XX. Il oubliait les offenses et les inimitiés, et
supportait patiemment les invectives des avocats et des
philosophes ; mais il s'appliqua surtout à maintenir
la discipline militaire. Il triompha de Jérusalem avec
Titus, son fils. Ses qualités l'avaient rendu cher au
sénat, au peuple, enfin à tout le monde,
lorsqu'il mourut d'un flux de ventre dans sa villa,
près du pays des Sabins, à l'âge de
soixante-neuf ans, après en avoir régné
neuf et sept jours (Ap. JC. 79). On le mit au rang des dieux.
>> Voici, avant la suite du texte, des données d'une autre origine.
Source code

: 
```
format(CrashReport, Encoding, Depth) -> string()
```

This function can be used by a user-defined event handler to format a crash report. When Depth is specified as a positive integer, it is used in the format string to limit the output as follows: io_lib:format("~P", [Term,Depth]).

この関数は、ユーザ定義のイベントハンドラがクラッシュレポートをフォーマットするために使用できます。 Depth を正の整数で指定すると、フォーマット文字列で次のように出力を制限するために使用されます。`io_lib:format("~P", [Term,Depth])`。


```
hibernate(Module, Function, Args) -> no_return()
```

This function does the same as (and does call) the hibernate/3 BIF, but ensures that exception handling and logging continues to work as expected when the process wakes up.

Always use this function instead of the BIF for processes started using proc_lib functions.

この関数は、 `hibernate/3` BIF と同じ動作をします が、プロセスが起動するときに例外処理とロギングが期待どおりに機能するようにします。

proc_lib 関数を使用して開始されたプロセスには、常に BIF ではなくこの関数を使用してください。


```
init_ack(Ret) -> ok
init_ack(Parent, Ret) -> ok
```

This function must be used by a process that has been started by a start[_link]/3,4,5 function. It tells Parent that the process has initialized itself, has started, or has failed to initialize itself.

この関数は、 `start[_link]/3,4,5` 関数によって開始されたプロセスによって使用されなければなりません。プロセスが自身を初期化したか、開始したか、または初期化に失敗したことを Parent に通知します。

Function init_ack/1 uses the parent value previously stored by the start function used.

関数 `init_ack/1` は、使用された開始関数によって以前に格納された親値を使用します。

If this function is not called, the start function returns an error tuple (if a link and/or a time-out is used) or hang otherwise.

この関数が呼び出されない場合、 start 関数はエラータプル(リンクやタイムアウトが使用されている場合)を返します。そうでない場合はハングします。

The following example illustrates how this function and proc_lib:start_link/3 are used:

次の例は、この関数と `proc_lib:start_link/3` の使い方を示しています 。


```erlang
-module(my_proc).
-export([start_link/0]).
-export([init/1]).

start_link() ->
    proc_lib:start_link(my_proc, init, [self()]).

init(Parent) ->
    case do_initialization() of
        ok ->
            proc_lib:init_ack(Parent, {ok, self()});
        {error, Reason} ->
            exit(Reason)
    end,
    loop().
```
Il avait une telle confiance dans l'horoscope de ses fils,
que, malgré les nombreuses conspirations
formées contre lui, conspirations qu'il affecta
toujours de mépriser, il dit en plein sénat :
«J'aurai pour successeurs ou mes fils, ou
personne».
XXI. (XIV) Titus, son fils, appelé aussi
Vespasien, lui succéda. C'était un prince
accompli, et il mérita d'être
surnommé l'amour et les délices du genre
humain. Il fut un modèle d'éloquence, de
valeur et de modération. Il plaida des causes en
latin, et il composa en grec des poèmes et des
tragédies. Au siège de Jérusalem,
où il servait sous son père, on le vit
percer de douze flèches douze
assiégés. Sur le trône, il montra
tant de bonté qu'il ne punit jamais personne, et
qu'il continua de recevoir aussi familièrement que
par le passé ceux qui étaient convaincus
d'avoir conspiré contre lui. Extrêmement
libéral et obligeant, ii ne rejetait aucune
demande ; et comme ses amis lui en faisaient des
remontrances, «Personne, répondit-il, ne
doit se retirer mécontent d'une audience de
l'empereur». Une autre fois, se rappelant à
souper qu'il n'avait fait, dans sa journée, aucun
heureux, «Voici, dit-il, un jour que j'ai
perdu». Il fit construire à Rome un
amphithéâtre, où l'on tua, pour la
dédicace, cinq mille bêtes fauves. |
XXIII (XV) Domitien, son frère puîné, se mit ensuite en possession de l'empire. Il ressembla plus à Néron, à Caligula ou à Tibère, qu'à son père ou à son frère. Modéré dans les premières années de son règne, il se livra bientôt à tous les excès de la déhanche, de l'emportement, de la cruauté, de l'avarice ; et la haine qu'il s'attira fit oublier les vertus de son frère et de son père. Il ôta la vie aux plus nobles sénateurs ; il voulut, le premier, qu'on l'appelât seigneur et dieu ; il ne soutint pas qu'on lui érigeât de statue, au Capitole, qui ne fût d'or ou d'argent. Il fit périr ses cousins. Son orgueil le rendit exécrable. Il eut quatre guerres à soutenir : la première, contre les Sarmates ; la seconde, coutre les Cattes ; et les deux autres, contre les Daces. L'expédition contre les Daces et celle contre les Cattes furent pour lui l'occasion d'un double triomphe ; mais sa campagne de Sarmatie ne lui valut qu'une couronne de laurier. Il essuya toutefois, dans ces mêmes guerres, plusieurs revers. Ainsi, dansla Sarmatie, une de ses légions fut massacrée avec celui qui la commandait, et les Daces lui tuèrent le consulaire Oppius Sabinus et le préfet du prétoire Cornélius Fuscus, en même temps que de grandes armées. Il fit construire un grand nombre d'édifices à Rome, et on lui doit, entre autres, le Capitole, le forum du Passage, l'Odéum, les portiques des Dieux, les temples d'Isis et de Sérapis, et le Stade. Mais ses crimes en ayant fait un objet d'horreur universelle, il fut tué dans le palais par ses propres gardes, dans la quarante-cinquième année de son âge, et la quinzième de son règne (Ap. JC. 96). Les plus vils agents des funérailles nocturnes emportèrent son cadavre, et l'inhumèrent avec ignominie.